Integrate fuel proportions into FERC Plant ID assignment

This can be done in the pudl.ferc1.transform process, by merging the dataframe created by fuel_by_plant() with the steam_ferc1 dataframe before it goes into the FERCPlantClassifier -- and modifying the FERC Plant Classifier to pay attention to the fuel proportions as well. However, looking at this a bit has brought up some questions for me:

How can the proportions of all the fuels be unified into a single "feature" rather than treating each of them individually, so that the importance of the fuel proportions feature can be scaled independently of the other features.
Do all of the Normalization elements of the Classifier really do anything? They operate on rows, but there's only a single column in the features that they're normalizing, so what is there to compare against for scale?
Might it be simpler and good enough to just create a categorical variable here, of primary fuel consumed, and encode it as a OneHot feature?
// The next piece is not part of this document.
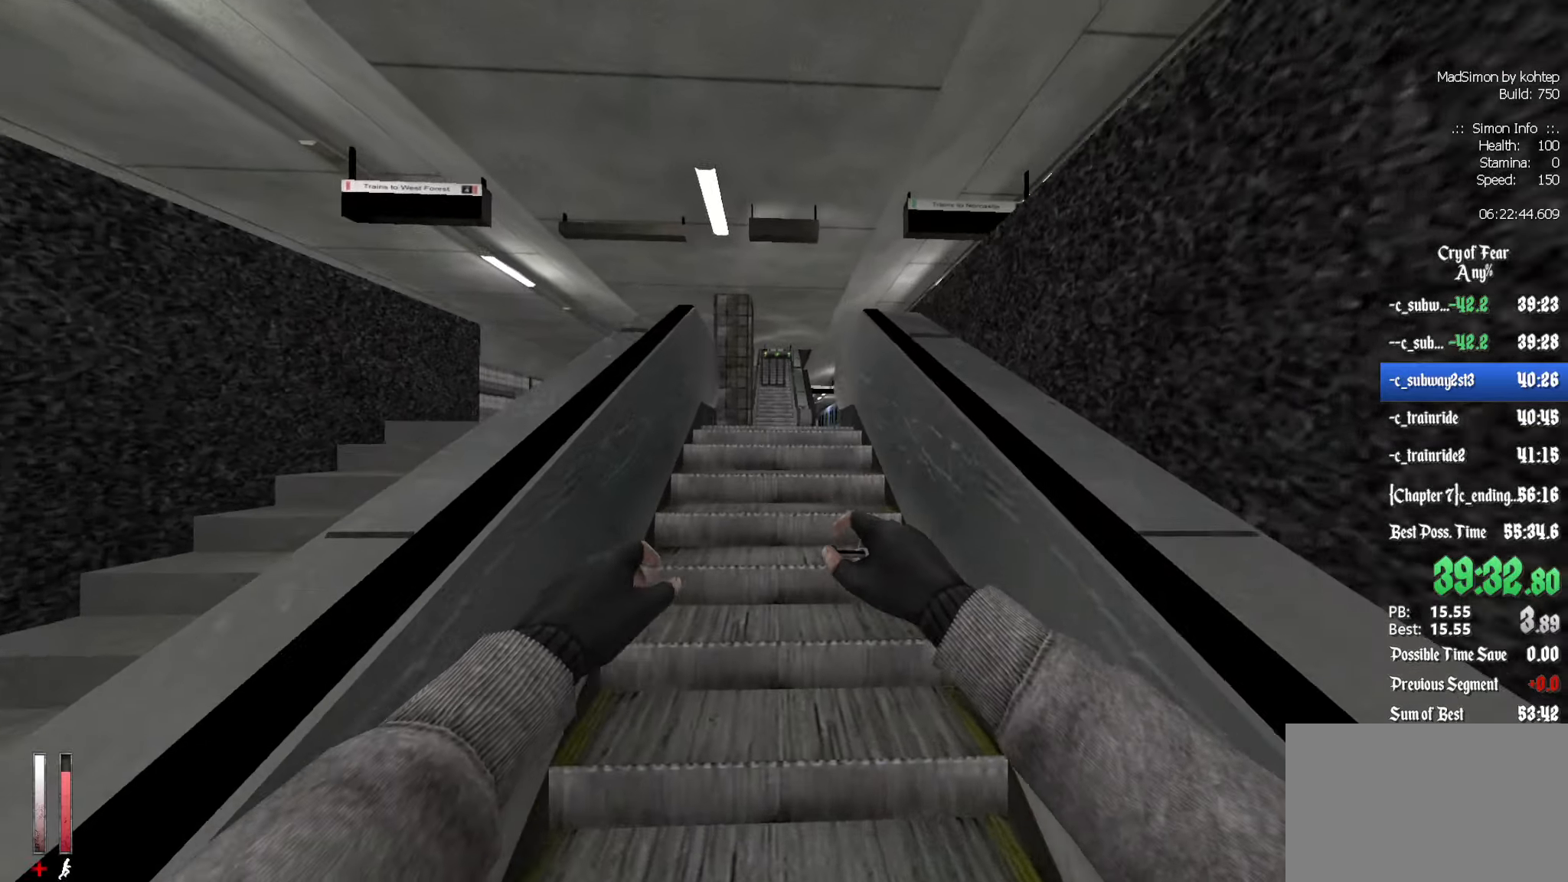
{"keys": ["z"], "mouse": [], "events": [[17, "alt", "down"], [200, "alt", "up"]]}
Initial fiddling with the setup didn't seem to improve (or even hardly change) the ID generation process, so I'm wondering if I'm doing something stupid/wrong here. The assigned IDs still have the same issue of about 1200-1300 plant records (10% of all the plant records) being left out and assigned orphan IDs, even though they appear to be part of very well defined plant time series when I look by hand. So, this is something to be addressed in conjunction with #221 and #144.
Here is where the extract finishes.